From the first line of the records down to the one that holds "Annotation task. Convert", transcribe each line exactly and add nothing.

BEGIN DATASET CONTENT

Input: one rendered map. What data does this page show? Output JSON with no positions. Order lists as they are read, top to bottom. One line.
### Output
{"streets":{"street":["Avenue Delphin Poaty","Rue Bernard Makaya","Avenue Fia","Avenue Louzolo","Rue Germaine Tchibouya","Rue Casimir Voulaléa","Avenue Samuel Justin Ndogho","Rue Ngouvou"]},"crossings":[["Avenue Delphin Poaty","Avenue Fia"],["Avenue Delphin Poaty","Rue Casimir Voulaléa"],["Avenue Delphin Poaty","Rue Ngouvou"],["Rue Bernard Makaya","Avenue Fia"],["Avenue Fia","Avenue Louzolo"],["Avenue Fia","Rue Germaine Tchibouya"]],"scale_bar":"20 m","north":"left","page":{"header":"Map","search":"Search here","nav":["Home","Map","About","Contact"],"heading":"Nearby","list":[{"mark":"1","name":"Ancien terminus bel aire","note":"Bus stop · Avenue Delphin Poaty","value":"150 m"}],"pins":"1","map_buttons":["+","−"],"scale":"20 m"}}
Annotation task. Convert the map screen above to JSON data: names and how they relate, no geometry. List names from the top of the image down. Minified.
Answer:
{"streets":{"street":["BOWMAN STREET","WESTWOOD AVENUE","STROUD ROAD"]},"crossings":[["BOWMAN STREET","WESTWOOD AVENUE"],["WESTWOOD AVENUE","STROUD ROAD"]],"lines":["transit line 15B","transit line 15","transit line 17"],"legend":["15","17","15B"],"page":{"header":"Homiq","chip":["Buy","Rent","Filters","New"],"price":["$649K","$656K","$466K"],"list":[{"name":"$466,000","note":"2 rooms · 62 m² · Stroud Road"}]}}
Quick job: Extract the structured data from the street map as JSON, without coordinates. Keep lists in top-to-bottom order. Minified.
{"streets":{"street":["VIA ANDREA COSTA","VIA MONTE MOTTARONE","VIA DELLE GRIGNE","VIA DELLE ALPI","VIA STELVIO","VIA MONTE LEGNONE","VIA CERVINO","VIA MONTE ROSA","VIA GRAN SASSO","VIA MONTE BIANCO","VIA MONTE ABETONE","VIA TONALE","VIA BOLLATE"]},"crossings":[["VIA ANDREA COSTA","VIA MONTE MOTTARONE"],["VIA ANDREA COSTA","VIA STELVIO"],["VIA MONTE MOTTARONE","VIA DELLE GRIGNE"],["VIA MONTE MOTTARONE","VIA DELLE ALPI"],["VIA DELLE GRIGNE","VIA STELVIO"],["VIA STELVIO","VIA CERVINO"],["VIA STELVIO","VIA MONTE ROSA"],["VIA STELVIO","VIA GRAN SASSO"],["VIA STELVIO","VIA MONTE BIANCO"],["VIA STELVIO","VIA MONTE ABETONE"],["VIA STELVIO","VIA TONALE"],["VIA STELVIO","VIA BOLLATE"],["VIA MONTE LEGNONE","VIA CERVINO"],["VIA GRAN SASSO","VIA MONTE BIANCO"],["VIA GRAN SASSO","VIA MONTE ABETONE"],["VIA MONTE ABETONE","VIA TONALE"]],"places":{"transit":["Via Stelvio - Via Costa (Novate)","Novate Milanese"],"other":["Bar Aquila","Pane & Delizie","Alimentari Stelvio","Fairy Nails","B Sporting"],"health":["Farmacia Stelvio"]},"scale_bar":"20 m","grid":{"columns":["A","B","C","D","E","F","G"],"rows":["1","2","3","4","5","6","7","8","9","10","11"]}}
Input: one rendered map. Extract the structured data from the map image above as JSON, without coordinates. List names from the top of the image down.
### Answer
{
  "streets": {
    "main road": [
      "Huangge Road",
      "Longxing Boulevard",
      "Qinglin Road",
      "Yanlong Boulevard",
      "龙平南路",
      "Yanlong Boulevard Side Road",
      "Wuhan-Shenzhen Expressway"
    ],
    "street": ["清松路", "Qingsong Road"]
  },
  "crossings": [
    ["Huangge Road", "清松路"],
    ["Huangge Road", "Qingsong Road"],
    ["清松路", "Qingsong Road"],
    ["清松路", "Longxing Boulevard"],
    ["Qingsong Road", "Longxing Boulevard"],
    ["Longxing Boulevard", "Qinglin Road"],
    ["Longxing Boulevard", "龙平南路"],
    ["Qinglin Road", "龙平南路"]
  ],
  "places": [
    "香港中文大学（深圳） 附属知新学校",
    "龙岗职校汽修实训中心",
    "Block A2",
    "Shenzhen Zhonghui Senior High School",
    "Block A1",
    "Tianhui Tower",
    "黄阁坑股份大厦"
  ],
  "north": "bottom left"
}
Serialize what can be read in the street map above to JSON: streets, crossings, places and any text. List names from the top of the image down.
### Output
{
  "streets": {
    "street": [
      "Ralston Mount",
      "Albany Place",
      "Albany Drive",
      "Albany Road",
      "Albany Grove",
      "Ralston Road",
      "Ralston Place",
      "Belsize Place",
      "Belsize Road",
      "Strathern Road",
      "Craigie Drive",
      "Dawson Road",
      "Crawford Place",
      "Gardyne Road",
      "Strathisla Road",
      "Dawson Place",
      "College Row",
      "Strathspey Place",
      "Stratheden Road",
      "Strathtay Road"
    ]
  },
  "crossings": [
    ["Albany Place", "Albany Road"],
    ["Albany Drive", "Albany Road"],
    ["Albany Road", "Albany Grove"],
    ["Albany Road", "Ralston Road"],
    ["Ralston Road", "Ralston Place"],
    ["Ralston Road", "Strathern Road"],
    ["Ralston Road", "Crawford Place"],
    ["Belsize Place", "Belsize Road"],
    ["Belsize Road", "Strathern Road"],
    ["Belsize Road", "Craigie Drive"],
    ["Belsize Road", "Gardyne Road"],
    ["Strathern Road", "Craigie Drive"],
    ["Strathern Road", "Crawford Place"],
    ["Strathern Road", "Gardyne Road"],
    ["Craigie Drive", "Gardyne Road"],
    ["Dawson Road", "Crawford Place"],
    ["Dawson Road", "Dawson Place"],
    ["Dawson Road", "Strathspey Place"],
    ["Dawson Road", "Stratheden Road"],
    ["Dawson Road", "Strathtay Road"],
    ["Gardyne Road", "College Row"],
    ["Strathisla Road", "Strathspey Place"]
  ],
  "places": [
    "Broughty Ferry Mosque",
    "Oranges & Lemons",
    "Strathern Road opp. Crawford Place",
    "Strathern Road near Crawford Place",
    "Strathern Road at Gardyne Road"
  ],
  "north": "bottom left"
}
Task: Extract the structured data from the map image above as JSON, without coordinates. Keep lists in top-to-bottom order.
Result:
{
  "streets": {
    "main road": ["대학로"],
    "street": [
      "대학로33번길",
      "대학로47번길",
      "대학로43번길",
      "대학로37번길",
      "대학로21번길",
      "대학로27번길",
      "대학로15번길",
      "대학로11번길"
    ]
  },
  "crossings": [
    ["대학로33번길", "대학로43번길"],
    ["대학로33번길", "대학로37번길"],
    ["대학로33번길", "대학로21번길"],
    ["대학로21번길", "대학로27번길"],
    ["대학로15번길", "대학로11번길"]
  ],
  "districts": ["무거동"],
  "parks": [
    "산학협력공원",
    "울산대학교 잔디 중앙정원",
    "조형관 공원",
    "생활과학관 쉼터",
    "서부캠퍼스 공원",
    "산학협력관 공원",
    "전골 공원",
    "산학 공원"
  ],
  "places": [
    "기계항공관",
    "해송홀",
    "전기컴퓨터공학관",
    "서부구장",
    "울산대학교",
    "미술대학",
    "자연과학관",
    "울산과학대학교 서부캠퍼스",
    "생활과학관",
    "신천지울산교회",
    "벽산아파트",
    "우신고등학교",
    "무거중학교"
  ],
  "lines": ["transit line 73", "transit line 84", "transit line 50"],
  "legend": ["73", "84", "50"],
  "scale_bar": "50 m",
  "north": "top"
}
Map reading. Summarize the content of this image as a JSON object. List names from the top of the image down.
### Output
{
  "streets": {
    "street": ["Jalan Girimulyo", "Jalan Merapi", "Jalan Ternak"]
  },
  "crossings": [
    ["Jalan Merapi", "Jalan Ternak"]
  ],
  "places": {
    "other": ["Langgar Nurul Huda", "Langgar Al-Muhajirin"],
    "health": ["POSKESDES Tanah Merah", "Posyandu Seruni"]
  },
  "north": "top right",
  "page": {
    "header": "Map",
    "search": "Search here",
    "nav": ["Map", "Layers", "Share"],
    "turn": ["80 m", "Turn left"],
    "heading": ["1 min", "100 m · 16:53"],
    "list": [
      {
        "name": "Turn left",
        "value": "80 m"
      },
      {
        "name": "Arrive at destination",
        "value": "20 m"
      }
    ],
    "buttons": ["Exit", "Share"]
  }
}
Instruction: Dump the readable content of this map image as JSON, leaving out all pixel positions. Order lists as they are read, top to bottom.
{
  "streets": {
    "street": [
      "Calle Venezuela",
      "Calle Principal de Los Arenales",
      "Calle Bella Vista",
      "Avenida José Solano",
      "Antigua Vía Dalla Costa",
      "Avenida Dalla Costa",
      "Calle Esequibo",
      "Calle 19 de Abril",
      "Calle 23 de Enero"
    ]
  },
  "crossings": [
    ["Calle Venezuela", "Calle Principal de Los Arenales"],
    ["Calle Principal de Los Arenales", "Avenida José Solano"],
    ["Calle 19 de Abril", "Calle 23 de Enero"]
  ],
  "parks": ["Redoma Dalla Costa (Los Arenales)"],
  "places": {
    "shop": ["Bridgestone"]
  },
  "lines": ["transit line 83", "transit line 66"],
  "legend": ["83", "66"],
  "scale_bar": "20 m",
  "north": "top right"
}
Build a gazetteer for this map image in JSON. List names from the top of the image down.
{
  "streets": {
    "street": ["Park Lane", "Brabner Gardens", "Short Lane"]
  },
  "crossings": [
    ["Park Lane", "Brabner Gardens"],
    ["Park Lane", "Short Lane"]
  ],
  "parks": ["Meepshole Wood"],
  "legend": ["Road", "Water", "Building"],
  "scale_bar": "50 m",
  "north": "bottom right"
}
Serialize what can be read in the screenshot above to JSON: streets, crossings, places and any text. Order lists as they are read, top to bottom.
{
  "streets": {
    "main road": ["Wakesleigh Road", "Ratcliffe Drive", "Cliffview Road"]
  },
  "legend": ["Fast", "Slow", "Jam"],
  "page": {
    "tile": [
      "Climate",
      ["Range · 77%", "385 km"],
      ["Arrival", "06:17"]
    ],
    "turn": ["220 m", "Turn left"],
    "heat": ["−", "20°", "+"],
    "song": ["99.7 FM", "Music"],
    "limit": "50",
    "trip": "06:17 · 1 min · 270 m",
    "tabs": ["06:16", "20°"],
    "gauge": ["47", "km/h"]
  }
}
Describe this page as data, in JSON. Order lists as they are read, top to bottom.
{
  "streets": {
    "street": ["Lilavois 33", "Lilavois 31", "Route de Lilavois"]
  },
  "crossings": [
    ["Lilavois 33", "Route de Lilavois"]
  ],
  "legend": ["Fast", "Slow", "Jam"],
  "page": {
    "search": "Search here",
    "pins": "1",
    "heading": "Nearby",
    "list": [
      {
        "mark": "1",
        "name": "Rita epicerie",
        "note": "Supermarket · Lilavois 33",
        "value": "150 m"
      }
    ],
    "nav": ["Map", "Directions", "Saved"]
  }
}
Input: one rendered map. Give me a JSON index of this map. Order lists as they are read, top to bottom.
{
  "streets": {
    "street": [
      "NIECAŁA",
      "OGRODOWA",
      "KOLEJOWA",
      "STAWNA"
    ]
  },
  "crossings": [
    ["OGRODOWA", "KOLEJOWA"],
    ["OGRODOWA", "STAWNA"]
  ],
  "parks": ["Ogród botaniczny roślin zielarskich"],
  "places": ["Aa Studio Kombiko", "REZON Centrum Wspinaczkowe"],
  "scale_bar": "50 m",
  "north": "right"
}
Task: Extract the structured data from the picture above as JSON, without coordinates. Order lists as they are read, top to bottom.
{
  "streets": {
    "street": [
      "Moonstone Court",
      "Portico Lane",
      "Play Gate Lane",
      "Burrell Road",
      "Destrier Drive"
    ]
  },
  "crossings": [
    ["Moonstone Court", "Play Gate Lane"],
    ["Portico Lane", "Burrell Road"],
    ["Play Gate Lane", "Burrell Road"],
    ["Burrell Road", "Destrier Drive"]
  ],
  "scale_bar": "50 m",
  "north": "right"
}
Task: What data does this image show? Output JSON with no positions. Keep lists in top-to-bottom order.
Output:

END DATASET CONTENT

#### ANSWER SPACE:
Input: one rendered map. What data does this page show? Output JSON with no positions. Order lists as they are read, top to bottom. One line.
### Output
{"streets":{"street":["Avenue Delphin Poaty","Rue Bernard Makaya","Avenue Fia","Avenue Louzolo","Rue Germaine Tchibouya","Rue Casimir Voulaléa","Avenue Samuel Justin Ndogho","Rue Ngouvou"]},"crossings":[["Avenue Delphin Poaty","Avenue Fia"],["Avenue Delphin Poaty","Rue Casimir Voulaléa"],["Avenue Delphin Poaty","Rue Ngouvou"],["Rue Bernard Makaya","Avenue Fia"],["Avenue Fia","Avenue Louzolo"],["Avenue Fia","Rue Germaine Tchibouya"]],"scale_bar":"20 m","north":"left","page":{"header":"Map","search":"Search here","nav":["Home","Map","About","Contact"],"heading":"Nearby","list":[{"mark":"1","name":"Ancien terminus bel aire","note":"Bus stop · Avenue Delphin Poaty","value":"150 m"}],"pins":"1","map_buttons":["+","−"],"scale":"20 m"}}
Annotation task. Convert the map screen above to JSON data: names and how they relate, no geometry. List names from the top of the image down. Minified.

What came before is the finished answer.